TRECHO DO TEXTO:
-- -- --

Estamos, cada vez mais, perto das eleições presidenciais no Estado Plurinacional da Bolívia. Estas que se repetem em menos de um ano, no qual há ocorrido, absolutamente, de tudo: uma nova presidenta, sem votos e fruto de um golpe de Estado; grande agitação social e política, Evo Morales exilado, mudança do Órgão Eleitoral, várias decisões importantes em matéria econômica e internacional, novas eleições com novos rostos e, para completar, uma pandemia de dimensões grandiosas.
Com a densidade das notáveis ocorrências num tão curto período de tempo, torna-se, realmente complicado caracterizar o atual cenário eleitoral. Quase nenhum fato ocorrido teve, ainda, tempo suficiente para deixar a própria marca. Uns após outros, foram sobrepondo-se acontecimentos que fazem com que estejamos frente a um momento altamente incerto, uma espécie de “tempo em disputa” repleto de contradições, algumas criativas e outras destrutivas, sem saber qual será o sentido do reordenamento político e eleitoral resultante desta miscelânea boliviana.

-- -- --

TRECHOS DOS DADOS:
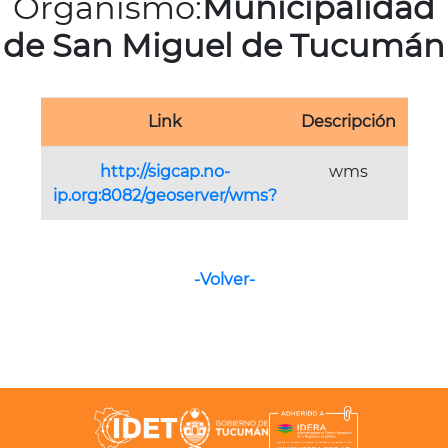
Organismo:
Municipalidad
de San Miguel de Tucumán
Link
Descripción
http://sigcap.no-
wms
ip.org:8082/geoserver/wms?
-Volver-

-- -- --

PERGUNTAS PARA ESTUDO:
**A)** De acordo com o texto sobre as eleições na Bolívia, qual foi a situação de Evo Morales nesse período?
**B)** Copie palavra por palavra o trecho do texto sobre as eleições na Bolívia que começa em "Com a densidade" e termina depois de "desta miscelânea boliviana.".

RESPOSTAS DAS PERGUNTAS:
**A)** Ele foi exilado.

**B)**
Com a densidade das notáveis ocorrências num tão curto período de tempo, torna-se, realmente complicado caracterizar o atual cenário eleitoral. Quase nenhum fato ocorrido teve, ainda, tempo suficiente para deixar a própria marca. Uns após outros, foram sobrepondo-se acontecimentos que fazem com que estejamos frente a um momento altamente incerto, uma espécie de “tempo em disputa” repleto de contradições, algumas criativas e outras destrutivas, sem saber qual será o sentido do reordenamento político e eleitoral resultante desta miscelânea boliviana.